Jun terdiam.Belum pernah Eren berterus terang
seperti itu. Jujur terhadap perasaannya. Ia memilih jalan bekerja menjadi seorang Guide tapi ia tak
sadar betapa itu menyakiti hati Eren. Tiba-tiba sambungan telpon mereka
terputus. Eren
yang menutup sambungan. Wajar pikirnya, pasti dia marah dengan pilihannya
selama ini. Jun bergegas pulang. Ia harap dengan kepulangannya kekhwatiran Eren
sedikit mereda. Sebelumnya ia membelikan bunga mawar untuk Eren sebagai tanda
cinta dan permohonan maafnya. Jun sudah memutuskan untuk berhenti menjadi Guide
dan akan mencoba untuk membuka Les Privat Bahasa Inggris. Keputusannya ini akan
ia sampaikan kepada Eren dan Ibunya. Sunyi malam memagut saat ia masih berada
di pertengahan jalan menuju rumah, tepatnya di jalan Tune. Bintang-bintang yang
tadinya menghiasi langit mulai menghilang dan gerimis tipis mulai turun.
“Sebaiknya ku percepat kecepatan motorku,
supaya aku tidak di guyur hujan yang sebentar lagi akan turun” kata Jun dalam
hati. Ia pun menuruti
kata hatinya.
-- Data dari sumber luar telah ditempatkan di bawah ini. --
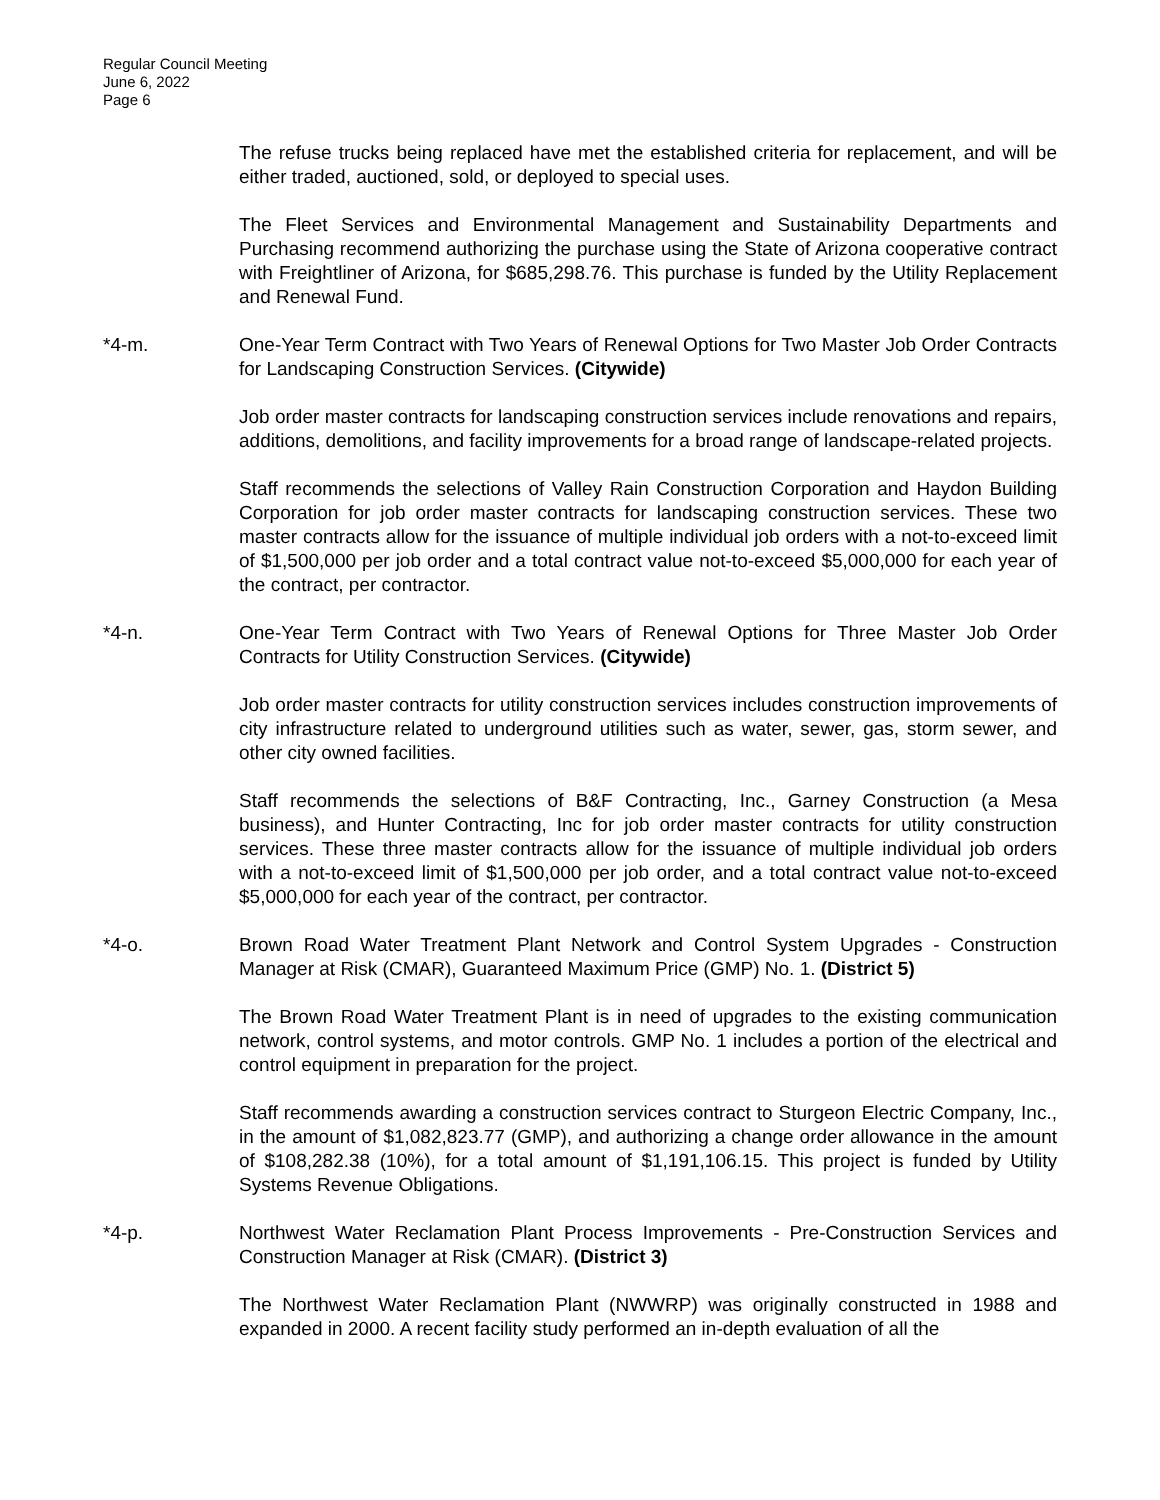Regular Council Meeting
June 6, 2022
Page 6
The refuse trucks being replaced have met the established criteria for replacement, and will be either traded, auctioned, sold, or deployed to special uses.
The Fleet Services and Environmental Management and Sustainability Departments and Purchasing recommend authorizing the purchase using the State of Arizona cooperative contract with Freightliner of Arizona, for $685,298.76. This purchase is funded by the Utility Replacement and Renewal Fund.
*4-m. One-Year Term Contract with Two Years of Renewal Options for Two Master Job Order Contracts for Landscaping Construction Services. (Citywide)
Job order master contracts for landscaping construction services include renovations and repairs, additions, demolitions, and facility improvements for a broad range of landscape-related projects.
Staff recommends the selections of Valley Rain Construction Corporation and Haydon Building Corporation for job order master contracts for landscaping construction services. These two master contracts allow for the issuance of multiple individual job orders with a not-to-exceed limit of $1,500,000 per job order and a total contract value not-to-exceed $5,000,000 for each year of the contract, per contractor.
*4-n. One-Year Term Contract with Two Years of Renewal Options for Three Master Job Order Contracts for Utility Construction Services. (Citywide)
Job order master contracts for utility construction services includes construction improvements of city infrastructure related to underground utilities such as water, sewer, gas, storm sewer, and other city owned facilities.
Staff recommends the selections of B&F Contracting, Inc., Garney Construction (a Mesa business), and Hunter Contracting, Inc for job order master contracts for utility construction services. These three master contracts allow for the issuance of multiple individual job orders with a not-to-exceed limit of $1,500,000 per job order, and a total contract value not-to-exceed $5,000,000 for each year of the contract, per contractor.
*4-o. Brown Road Water Treatment Plant Network and Control System Upgrades - Construction Manager at Risk (CMAR), Guaranteed Maximum Price (GMP) No. 1. (District 5)
The Brown Road Water Treatment Plant is in need of upgrades to the existing communication network, control systems, and motor controls. GMP No. 1 includes a portion of the electrical and control equipment in preparation for the project.
Staff recommends awarding a construction services contract to Sturgeon Electric Company, Inc., in the amount of $1,082,823.77 (GMP), and authorizing a change order allowance in the amount of $108,282.38 (10%), for a total amount of $1,191,106.15. This project is funded by Utility Systems Revenue Obligations.
*4-p. Northwest Water Reclamation Plant Process Improvements - Pre-Construction Services and Construction Manager at Risk (CMAR). (District 3)
The Northwest Water Reclamation Plant (NWWRP) was originally constructed in 1988 and expanded in 2000. A recent facility study performed an in-depth evaluation of all the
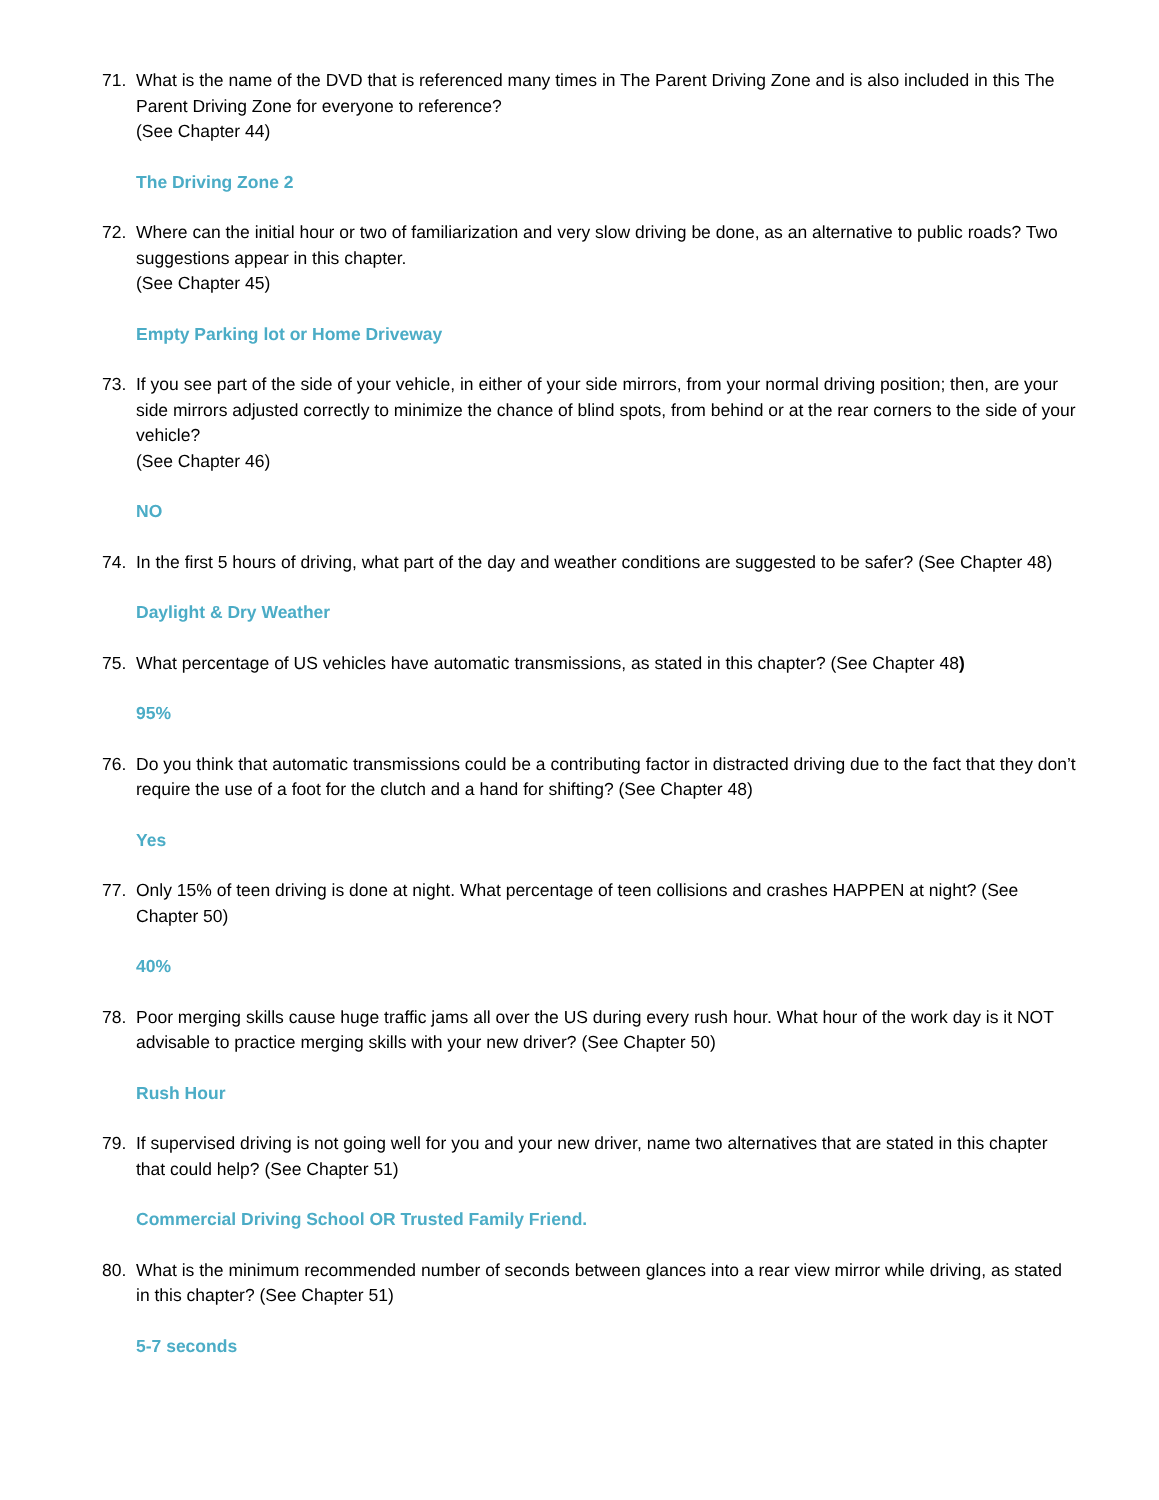71. What is the name of the DVD that is referenced many times in The Parent Driving Zone and is also included in this The Parent Driving Zone for everyone to reference?
(See Chapter 44)
The Driving Zone 2
72. Where can the initial hour or two of familiarization and very slow driving be done, as an alternative to public roads? Two suggestions appear in this chapter.
(See Chapter 45)
Empty Parking lot or Home Driveway
73. If you see part of the side of your vehicle, in either of your side mirrors, from your normal driving position; then, are your side mirrors adjusted correctly to minimize the chance of blind spots, from behind or at the rear corners to the side of your vehicle?
(See Chapter 46)
NO
74. In the first 5 hours of driving, what part of the day and weather conditions are suggested to be safer? (See Chapter 48)
Daylight & Dry Weather
75. What percentage of US vehicles have automatic transmissions, as stated in this chapter? (See Chapter 48)
95%
76. Do you think that automatic transmissions could be a contributing factor in distracted driving due to the fact that they don’t require the use of a foot for the clutch and a hand for shifting? (See Chapter 48)
Yes
77. Only 15% of teen driving is done at night. What percentage of teen collisions and crashes HAPPEN at night? (See Chapter 50)
40%
78. Poor merging skills cause huge traffic jams all over the US during every rush hour. What hour of the work day is it NOT advisable to practice merging skills with your new driver? (See Chapter 50)
Rush Hour
79. If supervised driving is not going well for you and your new driver, name two alternatives that are stated in this chapter that could help? (See Chapter 51)
Commercial Driving School OR Trusted Family Friend.
80. What is the minimum recommended number of seconds between glances into a rear view mirror while driving, as stated in this chapter? (See Chapter 51)
5-7 seconds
Ketika jarak rumahnya semakin dekat ia merasa rem motornya tidak
bisa di kendalikan, ia kehilangan arah, kecepatan laju motornya semakin
menjadi-jadi karna ia menuruni tanjakan yang cukup tinggi, Jun mencoba untuk
mengendalikan motor dengan sekuat tenaganya. Namun, sia-sia, jalan yang sudah
licin akibat air hujan membuat ban motornya meleset dan iapun tersungkur dari
motornya dan jatuh , seketika itu sebuah hantaman benda tajam terasa di
perutnya. Darah hangat mengalir dari perutnya. Hujan makin deras… kesadaran Jun
makin terbatas… pandangannya menatap pada setangkai bunga mawar yang di beli
untuk calon istrinya, kemudian diam.